Furthermore, Israel, led by Moses, passed through the Red Sea by faith. In Exodus chapter 14 Israel departs Egypt, and Pharaoh, along with his servants, turned hostile toward the Jews, Exodus 14:5. Pursuing them to the Red Sea, God parts the sea so that Israel could pass dry-shod while a great cloud parted Pharaoh’s army from the fleeing Jews. Like the blood of the Passover, this act of faith was individual, and demonstrated the heart of every person passing through it; they trusted that what God began, He would complete. Pharaoh and his entourage, however, did not have any faith. Having hardened his heart beyond recovery, Pharaoh was further hardened by God, elected to use as a vessel of God’s wrath for his own willful obstinacy, Romans 9:22. We read earlier in Hebrews 11:6 that, “without faith it is impossible to please God.” Pharaoh did not follow Israel because he believed; he followed because he desperately wanted to avenge himself and his wounded pride upon God by killing God’s people.

 

The Red Sea, translated in the Hebrew as, “yam suph,” literally means “Sea of Reeds,” or possibly, “Sea at the End.” Apparently it is never contextually translated Red Sea anywhere else in the Old Testament. This term was imported when the Septuagint, or the LXX was translated into the Greek, around 200 BC. We read, “And God led the people round by the way of the wilderness, to the Red Sea,” Exodus 13:18, LXX. The Jewish Tanakh, however, more accurately states, ”So God led the people roundabout, by way of the wilderness at the Sea of Reeds.” The Septuagint’s translation was picked up by Jerome for the Latin Vulgate, and likewise imported into the 1610 King James Version. While the NASB, usually very literal, retains Red Sea, it does offer in a footnote that the actual translation is Sea of Reeds.

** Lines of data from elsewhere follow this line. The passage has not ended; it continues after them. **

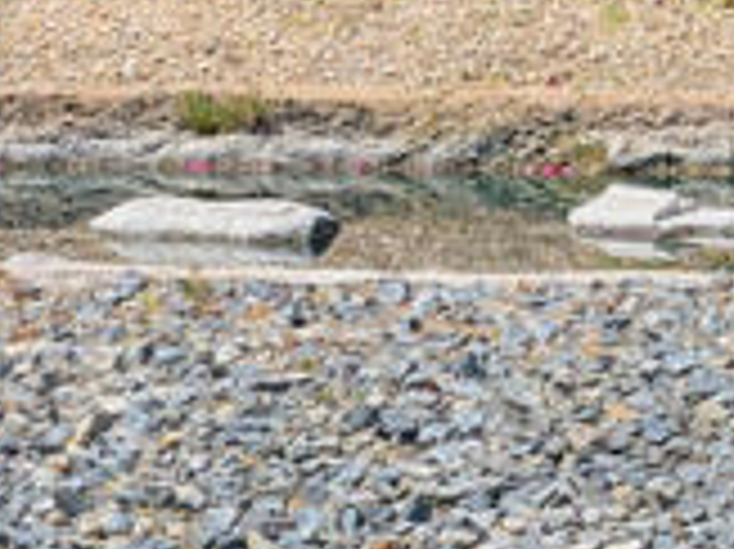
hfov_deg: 6.3
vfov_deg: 5.0
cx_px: 2238
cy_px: -572
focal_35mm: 289
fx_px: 6123
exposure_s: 1/640
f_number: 7.1
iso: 200
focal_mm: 23
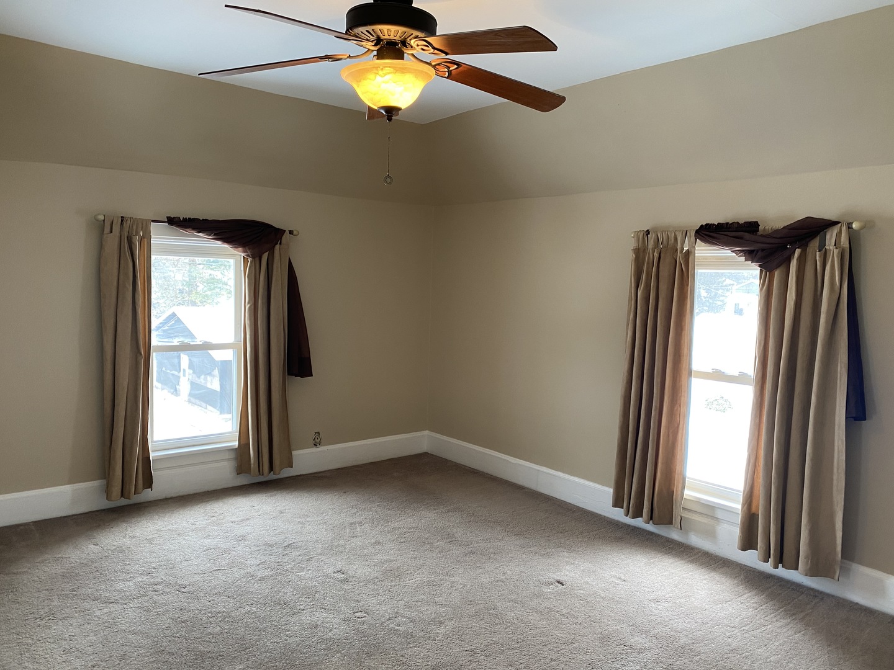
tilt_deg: -4.2
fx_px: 671
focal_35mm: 26
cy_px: 335
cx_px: 447
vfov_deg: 53.1
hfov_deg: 67.3
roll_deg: -2.5
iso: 100
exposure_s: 1/60
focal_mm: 4.25
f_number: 1.8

While the debate rages within Christendom about where the actual parting of the sea took place, it may well be impossible to accurately determine. We do know two things, determined from this verse. #1: the people under Moses walked through the sea dry-shod, by faith in the God that delivered them. #2: Pharaoh’s army, lacking reverential faith in Yahweh, was drowned in the sea. The theme James had woven in his epistle about faith apart from works being dead is everywhere manifest in this chapter. An academic faith that invades the head but leaves the heart vacant is no better than that shared by demons, James 2:19. Such faith—which is simply head knowledge that we refuse to live—cannot save, but it is more than enough to severely condemn its possessor, Mark 4:25, Luke 8:18.